Data science is an interdisciplinary field that uses scientific methods, processes, algorithms, and systems to extract knowledge and insights from structured and unstructured data, and apply knowledge and actionable insights from data across a broad range of domains. Data science is related to data mining, machine learning, and big data.
Data scientists use a blend of various tools, algorithms, and machine learning principles with the goal to discover hidden patterns from the raw data. The statistical methods and techniques play important roles in carrying out these tasks.
Basic Concepts of Statistics Used in Data Science
Statistics is the discipline of analyzing data. As such it intersects heavily with data science and machine learning. Following are the 4 basic concepts of statistics used in data science.
1. Descriptive Statistics
Descriptive Statistics is summarizing the data at hand through certain numbers like mean, median, mode, variance, standard deviation, etc. so as to make the understanding of the data easier. It does not involve any generalization or inference beyond what is available. This means that descriptive statistics are just the representation of the data (sample) available and not based on any theory of probability.
In business, it provides the analyst a view of key metrics and measures (mentioned above) within the business. Descriptive statistics include exploratory data analysis, unsupervised learning, clustering, and basic data summaries. Descriptive statistics usually are the starting point for any analysis. Often, descriptive statistics help us arrive at hypotheses to be tested later with more formal inference.
Descriptive statistics are very important because if we simply present our raw data it would be hard to visualize what the data is showing, especially if there is a lot of it. Descriptive statistics, therefore, enables us to present the data in a more meaningful way.
To understand the role of descriptive statistics, let’s consider the following example. You have the marks obtained by 100,000 students in a particular examination and you may be interested in the overall performance of these students. Descriptive statistics allow us to do this.
The mean of data gives the average score of students. Median and quartiles help in finding the percentile score of students (i.e., where a particular student stands with ), standard deviation and variance show the spread of data, and so on.
2. Inferential Statistics
In inferential statistics, we make an inference from a sample about the population. The main aim of inferential statistics is to draw some conclusions from the sample and generalize them for the population data. E.g., you want to find the average salary of a data analyst across a country. There are two options available to you:
- The first option is to consider the salary of data analysts across the country and take an average of it.
- The second option is to take a sample of the salary of data analysts from major IT cities of a country and take their average and consider that for the whole country.
The first option is not possible as it is very difficult to collect all the data of data analysts across a country. It is time-consuming as well as costly. So, to overcome these issues, we will look into the second option to collect a small sample of salaries of data analysts and take their average as the country’s average. This is the inferential statistics where we make an inference from a sample about the population.
The most common methodologies in inferential statistics are hypothesis tests, confidence intervals, and regression analysis.

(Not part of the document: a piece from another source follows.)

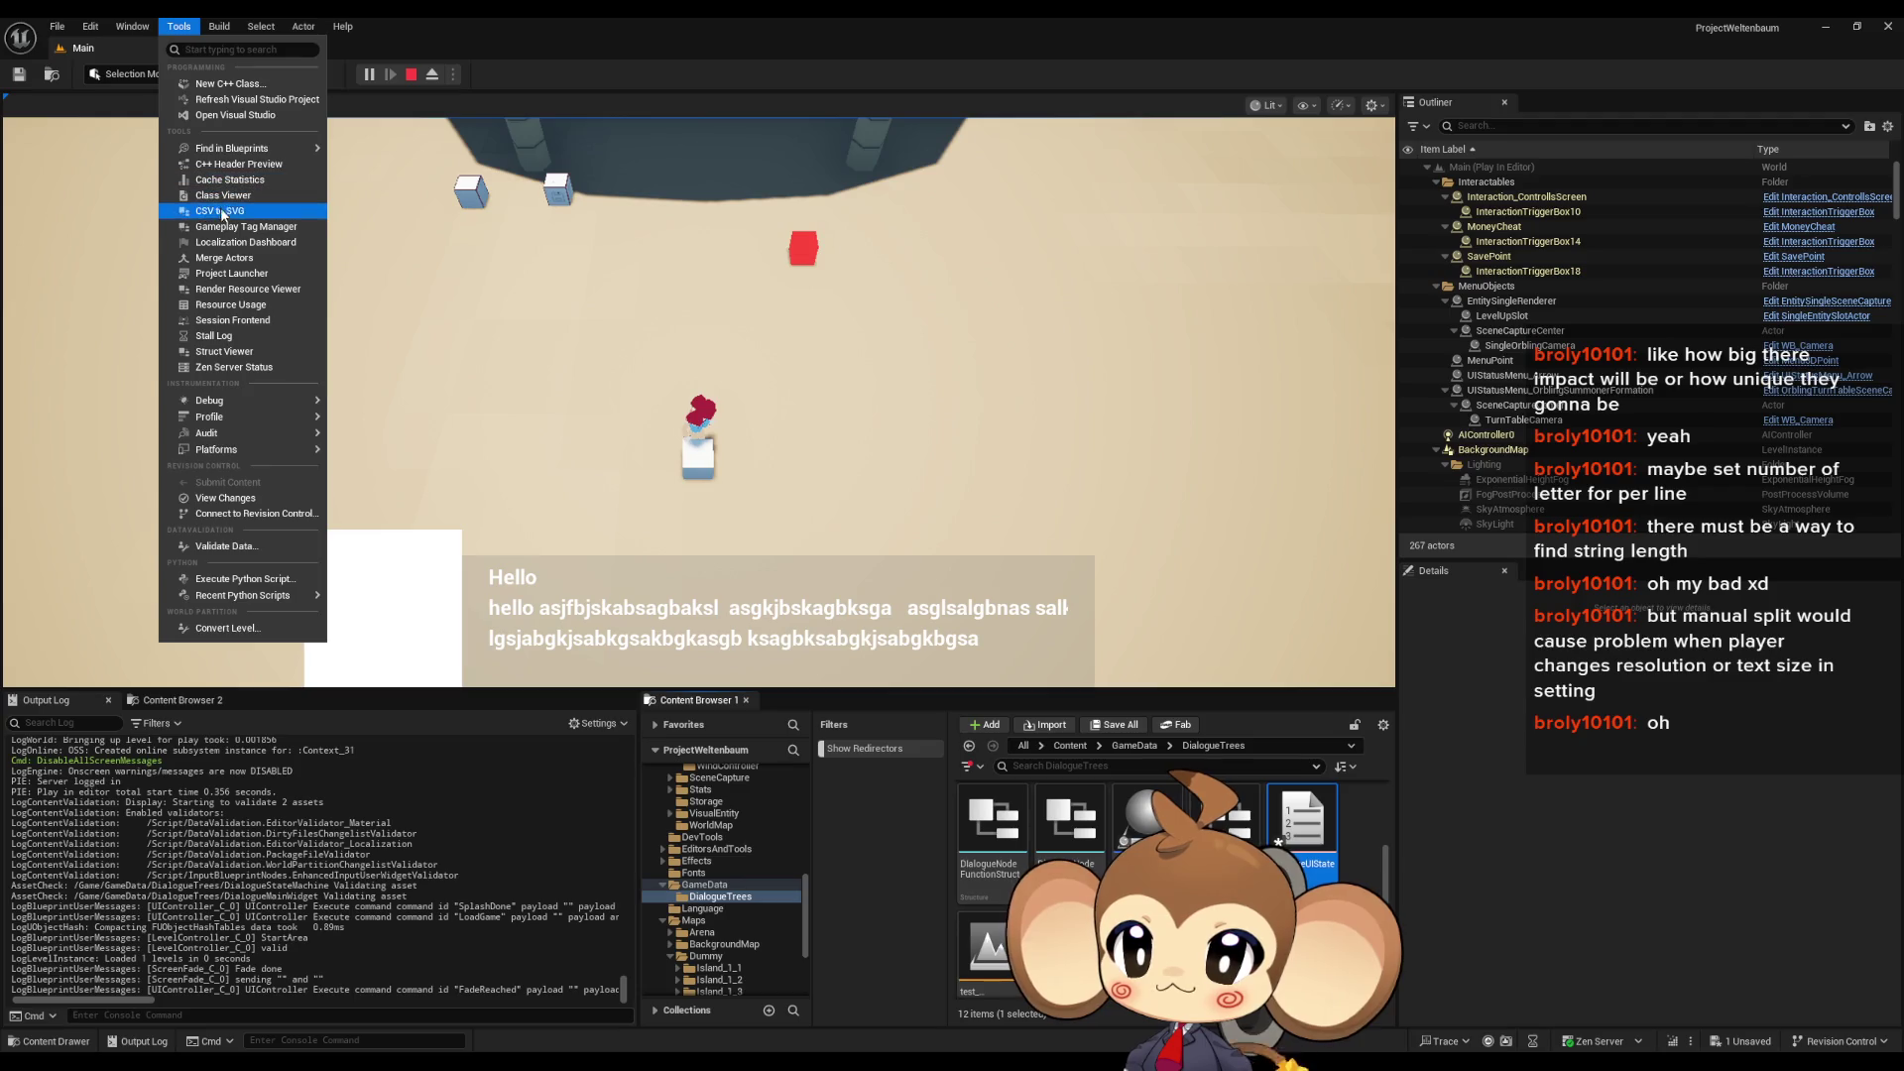
- Open the Blueprint Debugger and select DialogueMainWidget as the blueprint to debug
{"action": "mouse_move", "coordinate": [226, 404]}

Prediction overlaps quite a bit with inference, but modern prediction tends to have a different mindset. Prediction is the process of trying to guess an outcome given a set of realizations of the outcome and some predictors. Machine learning, regression, deep learning, boosting, random forests, and logistic regression are all prediction algorithms.
Predictive analytics uses historical data to predict future events. Typically, historical data is used to build a mathematical model that captures important trends. Then that predictive model is used on current data to predict what will happen next or to suggest actions to take for optimal outcomes.
Predictive analytics has received a lot of attention in recent years due to advances in supporting technology, particularly in the areas of big data and machine learning.
4. Experimental Design
At the heart of every data science project exists the planning, design, and execution of experiments. Such experiments aim at understanding the data, potentially cleaning it, and performing the necessary data analysis for knowledge discovery and decision-making. Without knowing the experimental design processes that are used in practice, researchers may not be able to discover what is really hidden in their data.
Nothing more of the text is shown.